_Belge bölümü_:
İKİNCİ FASIL

 

SEFERDE İKİ NAMAZIN CEMEDİLMESİ

 

ـ2910 ـ1ـ عن أنس رَضِىَ اللّهُ عَنْهُ قال: ]كَانَ رَسولُ اللّهِ # إذَا ارْتَحَلَ قَبْلَ أنْ تَزِيغَ الشَّمْسُ أخَّرَ الظُّهْرَ إلى وَقْتِ الْعَصْرِ ثُمَّ يَنْزِلُ فَيَجْمَعُ بَيْنَهُمَا. وَإنْ زَاغَتِ الشَّمْسُ قَبْلَ أنْ يَرْتَحِلَ صََّهُمَا ثُمَّ ارْتَحَلَ[ .

 

1. (2910)- Hz. Enes (radıyallâhu anh) anlatıyor: "Resûlullah  (aleyhissalâtu vesselâm), güneş batıya meyletmeden yola çıkınca, öğle namazını ikindi vaktine te'hir eder, ikindi olunca mola verir, ikisini cemederdi (beraber kılardı). Yola çıkmazdan önce güneş batıya meyletti (öğle vakti) girdi ise, hareketten önce her ikisini de (öğle ve ikindi) kılar sonra yola çıkardı."[1]

 

ـ2911 ـ2ـ وفي رواية: ]إذَا كانَ عَجِلَ عَلَيْهِ السَّيْرُ يُؤَخِّرُ الظُّهْرَ إلى وَقْتِ الْعَصْرِ وَيَجْمَعُ بَيْنَهُمَا وَبَيْنَ الْعِشَاءِ حِينَ يَغِيبُ الشّفَقُ[. أخرجه الخمسة إ الترميذى .

 

2. (2911)- Bir rivâyette de şöyle gelmiştir: "...Acele yürümek gerekirse öğleyi ikindiye te'hir eder, ikisini birleştirirdi, keza ufuktaki aydınlık kaybolunca da akşamla yatsıyı birleştirirdi."[2]

 

AÇIKLAMA:

 

1- Hz. Enes (radıyallâhu anh)'ten iki farklı şekilde gelen bu rivâyete göre Resûlullah (aleyhissalâtu vesselâm)'ın yolculuk sırasında öğle  ile ikindiyi, "ikindi vaktinde" kılması mevzubahistir. Yani öğle vaktini te'hir ederek ikindi ile birlikte kılması...

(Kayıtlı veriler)
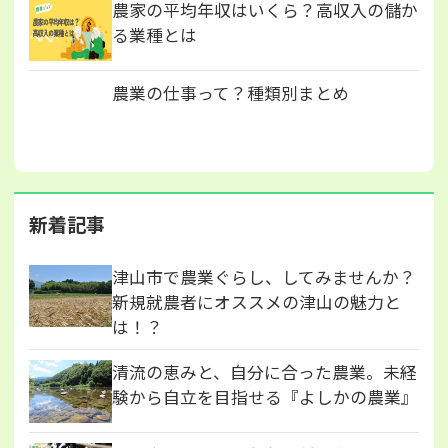
農家の平均年収はいくら？高収入の儲か
る業種とは
農業の仕事って？種類別まとめ
新着記事
津山市で農業ぐらし、してみませんか？
新規就農者にオススメの津山の魅力と
は！？
清流の恵みと、自分に合った農業。未経
験から自立を目指せる『よしかの農業』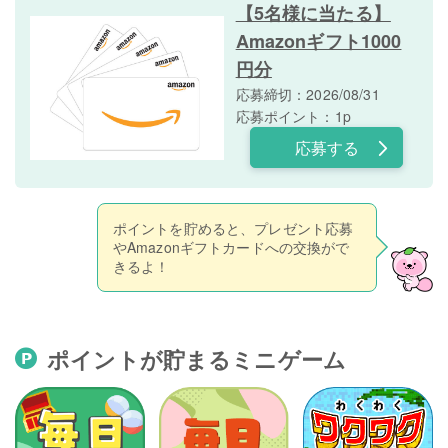
【5名様に当たる】
Amazonギフト1000
円分
応募締切：2026/08/31
応募ポイント：1p
応募する
ポイントを貯めると、プレゼント応募
やAmazonギフトカードへの交換がで
きるよ！
ポイントが貯まるミニゲーム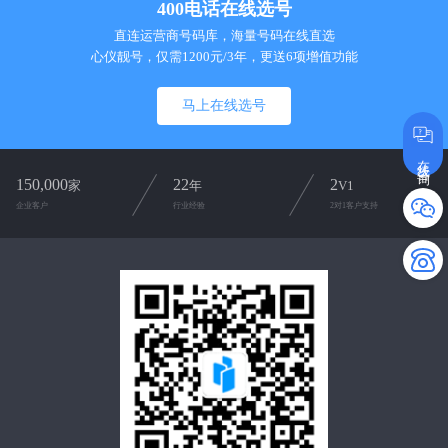
400电话在线选号
直连运营商号码库，海量号码在线直选
心仪靓号，仅需1200元/3年，更送6项增值功能
马上在线选号
在线咨询
150,000
22
2
家
年
V1
企业客户
行业经验
2对1客户支持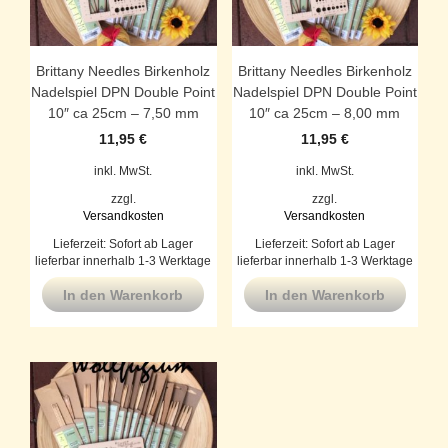
Brittany Needles Birkenholz
Brittany Needles Birkenholz
Nadelspiel DPN Double Point
Nadelspiel DPN Double Point
10″ ca 25cm – 7,50 mm
10″ ca 25cm – 8,00 mm
11,95
€
11,95
€
inkl. MwSt.
inkl. MwSt.
zzgl.
zzgl.
Versandkosten
Versandkosten
Lieferzeit:
Sofort ab Lager
Lieferzeit:
Sofort ab Lager
lieferbar innerhalb 1-3 Werktage
lieferbar innerhalb 1-3 Werktage
In den Warenkorb
In den Warenkorb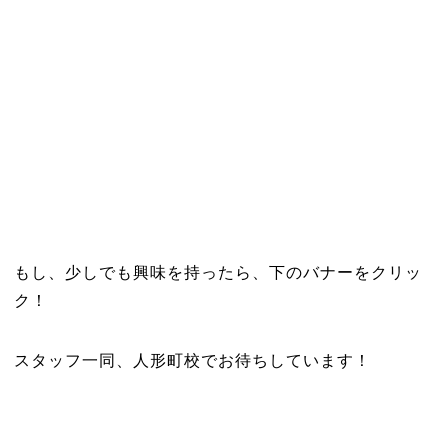
もし、少しでも興味を持ったら、下のバナーをクリッ
ク！
スタッフ一同、人形町校でお待ちしています！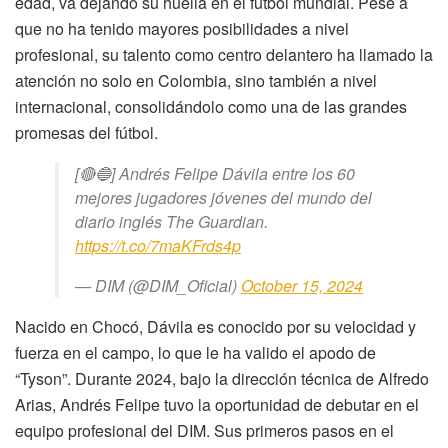
edad, va dejando su huella en el fútbol mundial. Pese a
que no ha tenido mayores posibilidades a nivel
profesional, su talento como centro delantero ha llamado la
atención no solo en Colombia, sino también a nivel
internacional, consolidándolo como una de las grandes
promesas del fútbol.
[🔴🔵] Andrés Felipe Dávila entre los 60
mejores jugadores jóvenes del mundo del
diario inglés The Guardian.
https://t.co/7maKFrds4p
— DIM (@DIM_Oficial)
October 15, 2024
Nacido en Chocó, Dávila es conocido por su velocidad y
fuerza en el campo, lo que le ha valido el apodo de
“Tyson”. Durante 2024, bajo la dirección técnica de Alfredo
Arias, Andrés Felipe tuvo la oportunidad de debutar en el
equipo profesional del DIM. Sus primeros pasos en el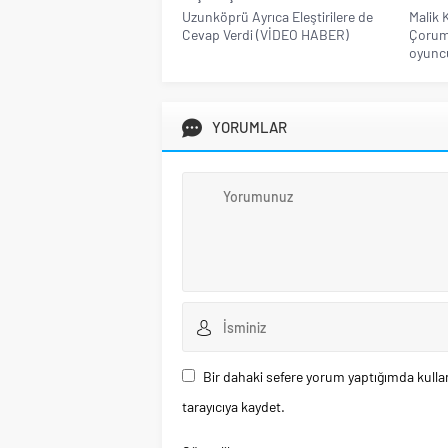
Uzunköprü Ayrıca Eleştirilere de
Malik
Cevap Verdi (VİDEO HABER)
Çorum 
oyuncu
YORUMLAR
Bir dahaki sefere yorum yaptığımda kulla
tarayıcıya kaydet.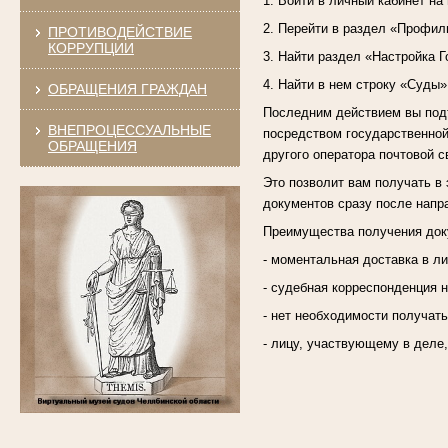
1. Войти в личный кабинет на
2. Перейти в раздел «Профил
ПРОТИВОДЕЙСТВИЕ
КОРРУПЦИИ
3. Найти раздел «Настройка Г
4. Найти в нем строку «Суды»
ОБРАЩЕНИЯ ГРАЖДАН
Последним действием вы подт
ВНЕПРОЦЕССУАЛЬНЫЕ
посредством государственной
ОБРАЩЕНИЯ
другого оператора почтовой с
Это позволит вам получать в 
документов сразу после напр
Преимущества получения доку
- моментальная доставка в л
- судебная корреспонденция н
- нет необходимости получат
- лицу, участвующему в деле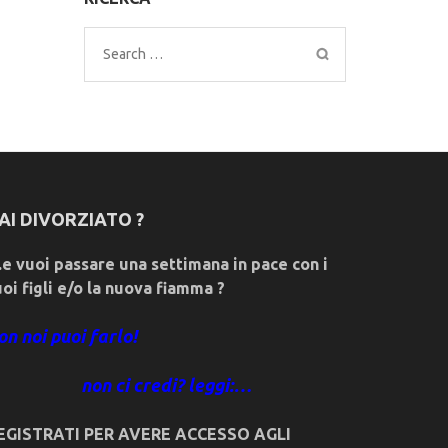
Search
for:
AI DIVORZIATO ?
e vuoi passare una settimana in pace con i
uoi figli e/o la nuova fiamma ?
on noi puoi farlo!
non ci credi? leggi:…
EGISTRATI PER AVERE ACCESSO AGLI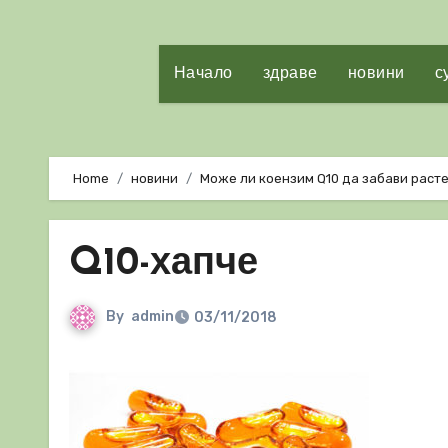
Начало
здраве
новини
с
Home
новини
Може ли коензим Q10 да забави расте
Q10-хапче
By
admin
03/11/2018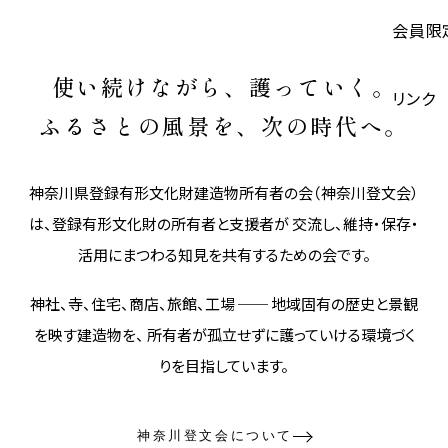
会員限
使い続けながら、護っていく。
リンク
ふるさとの風景を、次の時代へ。
神奈川県登録有形文化財建造物所有者の会（神奈川登文会）
は、登録有形文化財の所有者と支援者が 交流し、維持・保存・
活用にまつわる知見を共有するための会です。
神社、寺、住宅、商店、旅館、工場 ── 地域固有の歴史と景観
を映す建造物を、 所有者が孤立せずに護っていける環境づく
りを目指しています。
神奈川登文会について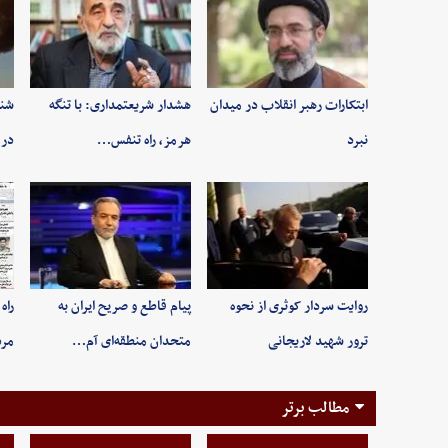
ابتکارات رهبر انقلاب در میدان
هشدار شریعتمداری: با تنگه
شنی
نبرد
هرمز، راه تنفس…
در 
روایت سردار کوثری از نحوه
پیام قاطع و صریح ایران به
راه
ترور شهید لاریجانی
متحدان منطقه‌ای آم…
مر
مطالب برتر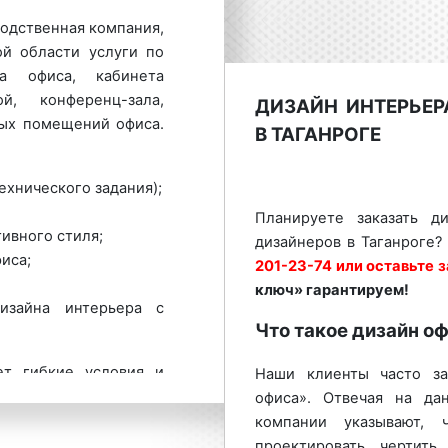
одственная компания,
ой области услуги по
ра офиса, кабинета
й, конференц-зала,
ДИЗАЙН ИНТЕРЬЕ
ных помещений офиса.
В ТАГАНРОГЕ
ехнического задания);
Планируете заказать д
ивного стиля;
дизайнеров в Таганроге?
иса;
201-23-74 или оставьте з
ключ» гарантируем!
изайна интерьера с
Что такое дизайн о
ет гибкие условия и
Наши клиенты часто за
а офиса в Таганроге и
офиса». Отвечая на да
ния коммерческого
компании указывают, 
 офиса в Таганроге
проектировать, чертить,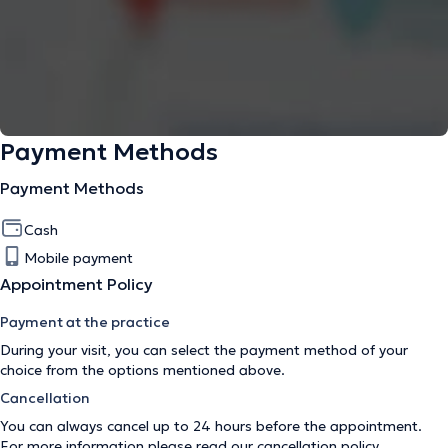
Payment Methods
Payment Methods
Cash
Mobile payment
Appointment Policy
Payment at the practice
During your visit, you can select the payment method of your
choice from the options mentioned above.
Cancellation
You can always cancel up to 24 hours before the appointment.
For more information please read our
cancellation policy
.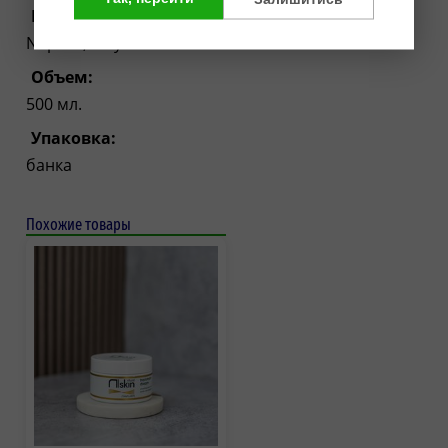
Производитель:
Napura, Italy
Объем:
500 мл.
Упаковка:
банка
Похожие товары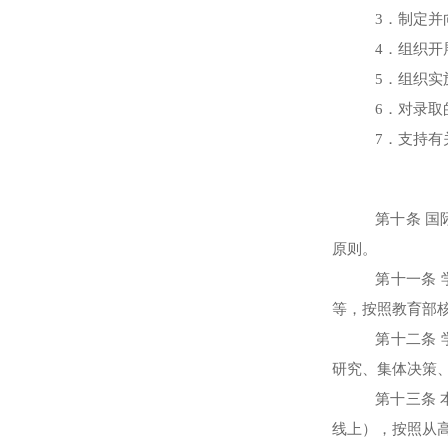
3
．制定并
4
．组织开
5
．组织实
6
．对录取
7
．支持有
第十条 国
原则。
第十一条
等，按照教育部
第十二条
研究、集体决策
第十三条
线上），按照从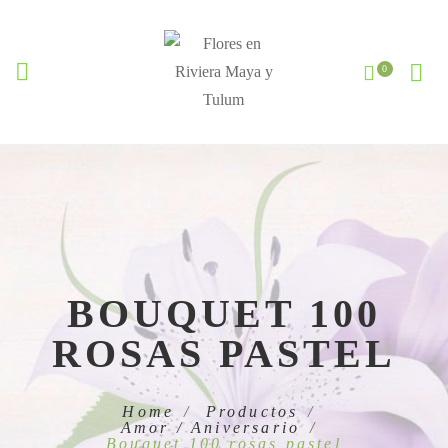
BOUQUET 100
ROSAS PASTEL
Home
Productos
Amor / Aniversario
Bouquet 100 rosas pastel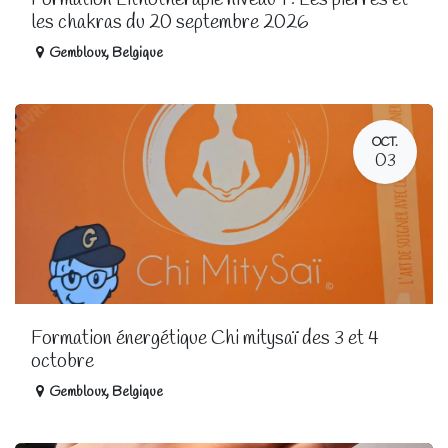
Formation Lithothérapie niveau 1 : Les pierres et
les chakras du 20 septembre 2026
Gembloux
,
Belgique
OCT.
03
Formation énergétique Chi mitysaï des 3 et 4
octobre
Gembloux
,
Belgique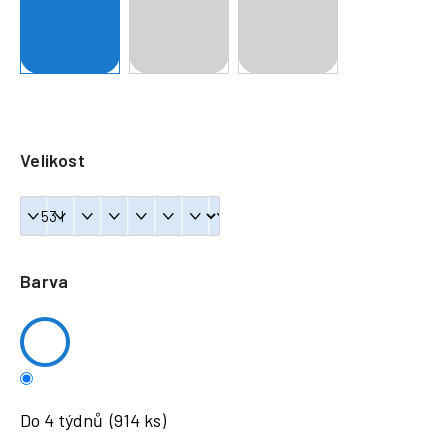
a
j
í
t
?
Velikost
HLEDAT
Barva
Do 4 týdnů
(914 ks)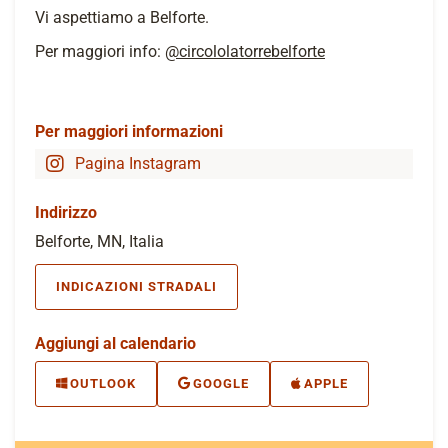
Vi aspettiamo a Belforte.
Per maggiori info:
@circololatorrebelforte
Per maggiori informazioni
Pagina Instagram
Indirizzo
Belforte, MN, Italia
INDICAZIONI STRADALI
Aggiungi al calendario
OUTLOOK
GOOGLE
APPLE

_Görev maddesi_:
Seferde iki namazın cemedilmesini anlatan metinden şu cümleyi lütfen İngilizceye çevirin: "Yola çıkmazdan önce güneş batıya meyletti (öğle vakti) girdi ise, hareketten önce her ikisini de (öğle ve ikindi) kılar sonra yola çıkardı."

_Görevin cevabı_:
If the sun had inclined toward the west (the noon time had begun) before he set out, he would pray both of them (the noon and the afternoon prayers) before departing and then set out on the journey.